Tagesworkshop des Fraunhofer IFF und der Hochschule Anhalt in Magdeburg
Verschiedenste Verwendungsmöglichkeiten von 3D-Visualisierungen wurden am 18. März 2022 vom Fraunhofer-Institut für Fabrikbetrieb und -automatisierung gemeinsam mit der Hochschule Anhalt vorgestellt. Der Workshop zum Thema Technologien der Virtuellen und Augmentierten Realität (VR, AR) für einen bevölkerungszentrierten Strukturwandel wurde im Rahmen des Sachsen-Anhalt-Projektes „Neues Europäisches Bauhaus“ initiiert.
Nach einer kurzen Einführung zur Bedeutung und Definition der Virtuellen sowie Augmentierten Realität, wurden die Vorgehensweisen zur Erstellung von computerbasierten 3D-Modellen detailliert erläutert. In diesem Zusammenhang präsentierten das Fraunhofer IFF und die Hochschule Anhalt relevante Ergebnisse aus aktuellen Projekten. Dabei standen insbesondere die automatisierte Objektgenerierung aus unterschiedlichen Geodaten im Mittelpunkt, da mit den digitalen Informationen zur Erdoberfläche Modelldaten als Grundlage für VR-/AR-Visualisierungen schnell und aufwandsarm erzeugt werden können.

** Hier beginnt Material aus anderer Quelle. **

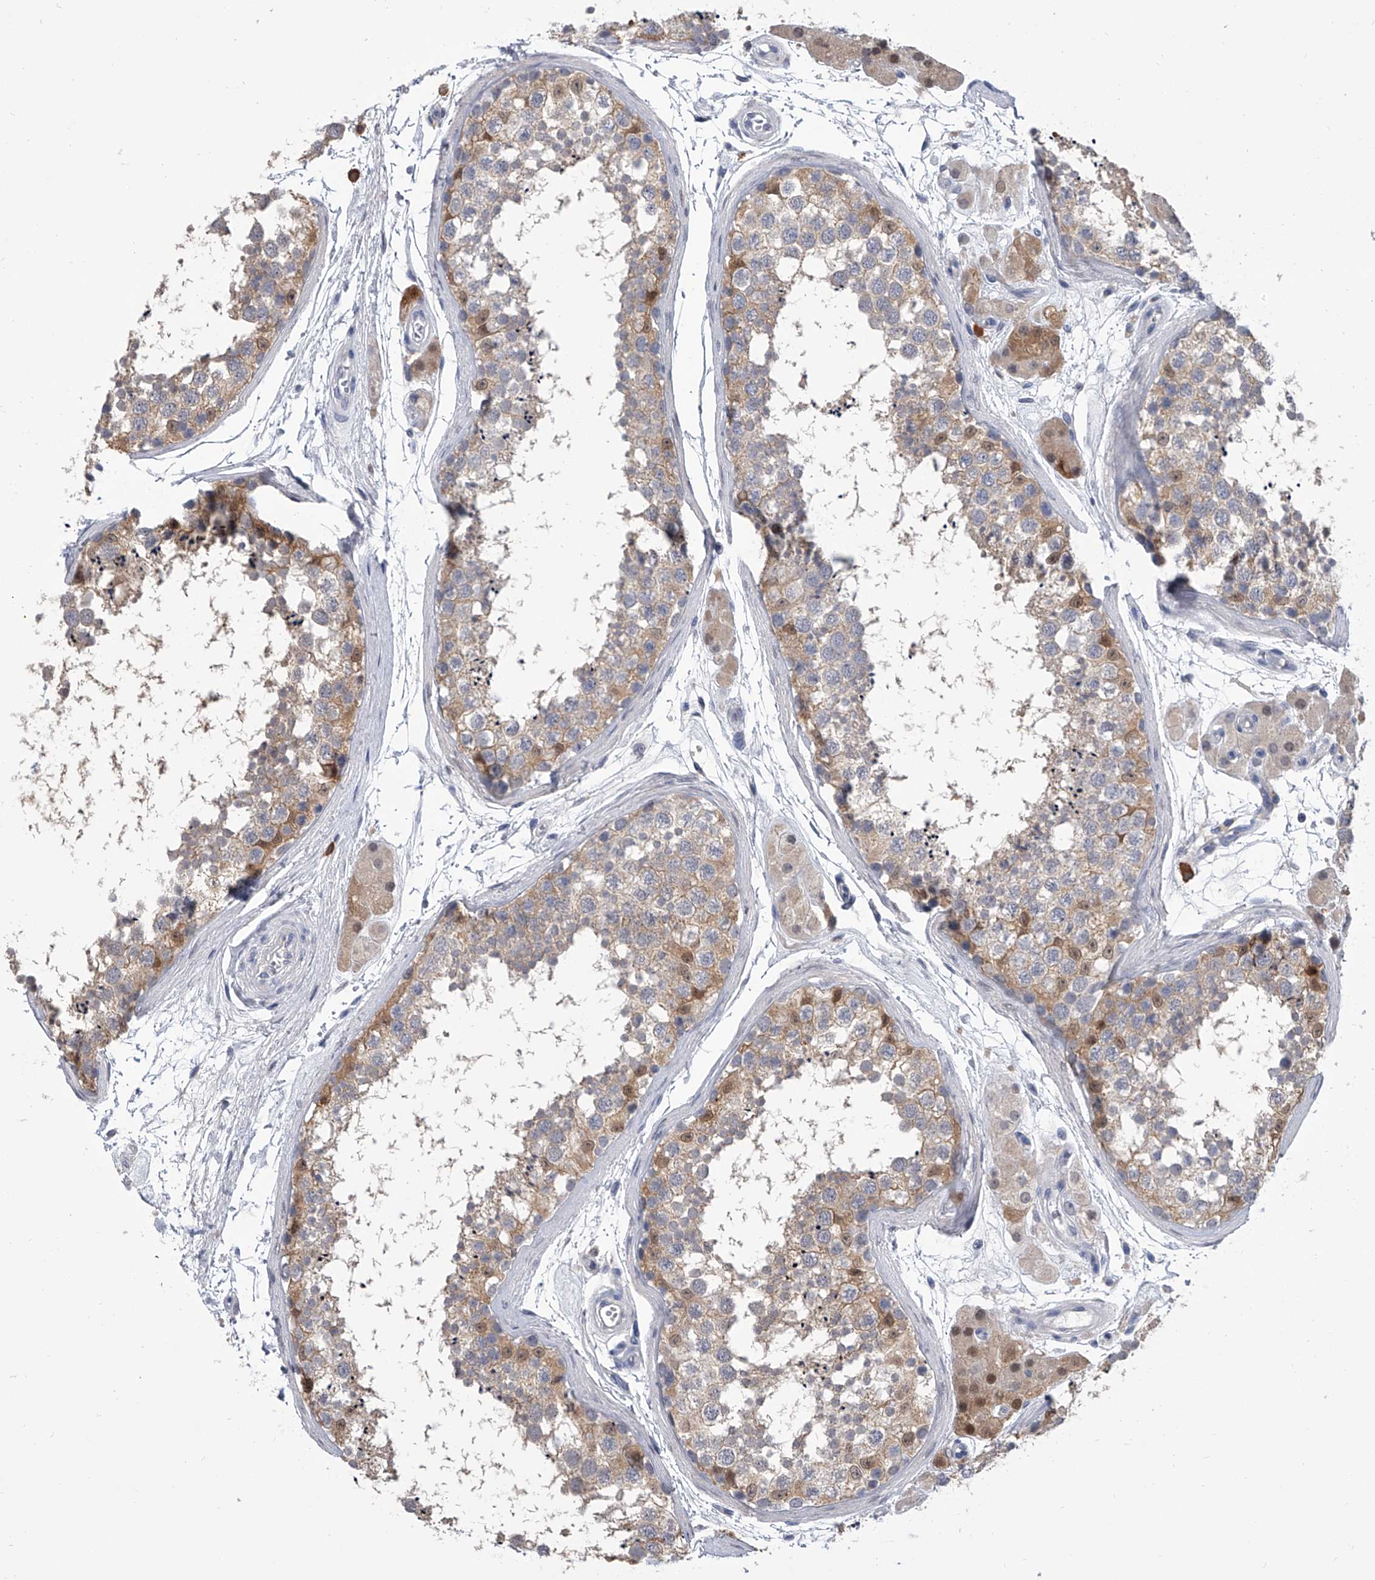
{"staining": {"intensity": "moderate", "quantity": "<25%", "location": "cytoplasmic/membranous,nuclear"}, "tissue": "testis", "cell_type": "Cells in seminiferous ducts", "image_type": "normal", "snomed": [{"axis": "morphology", "description": "Normal tissue, NOS"}, {"axis": "topography", "description": "Testis"}], "caption": "High-magnification brightfield microscopy of normal testis stained with DAB (brown) and counterstained with hematoxylin (blue). cells in seminiferous ducts exhibit moderate cytoplasmic/membranous,nuclear staining is appreciated in about<25% of cells.", "gene": "SERPINB9", "patient": {"sex": "male", "age": 56}}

Verschiedene Anwendungsbeispiele wurden im Vorfeld speziell für die Bedürfnisse des Workshops aufbereitet und die zahlreichen Projektrealisierungen gaben den TeilnehmerInnen einen ersten Überblick auf vorhandene Einsatzmöglichkeiten der VR-/AR-Modelle.
Abbildung 1: Anwendungsbeispiele des Fraunhofer IFF und der Hochschule Anhalt im Bereich „VR-/AR und Partizipation“
Die in unterschiedlichen Projekten über viele Jahre gewonnenen Erkenntnisse – besonders im Bereich des Ausbaus und der Aufrechterhaltung von Energieinfrastrukturen – zeichnen die Expertise im Bereich „VR-/AR und Partizipation“ aus. Darüber hinaus wurde gezeigt, dass virtuelle 3D-Modelle in urbanen Planungs- und Sanierungsprozessen, zur Dokumentation von Entwicklungsmaßnahmen sowie bei der Vermarktung von Wirtschaftsquartieren Sachen-Anhalts eingesetzt werden können. Außerdem sind anhand eingängiger Visualisierungen und dem direkten Dialog mit allen Beteiligten die persönlichen Auswirkungen des regionalen Strukturwandels besser auszuweisen und bewertbar.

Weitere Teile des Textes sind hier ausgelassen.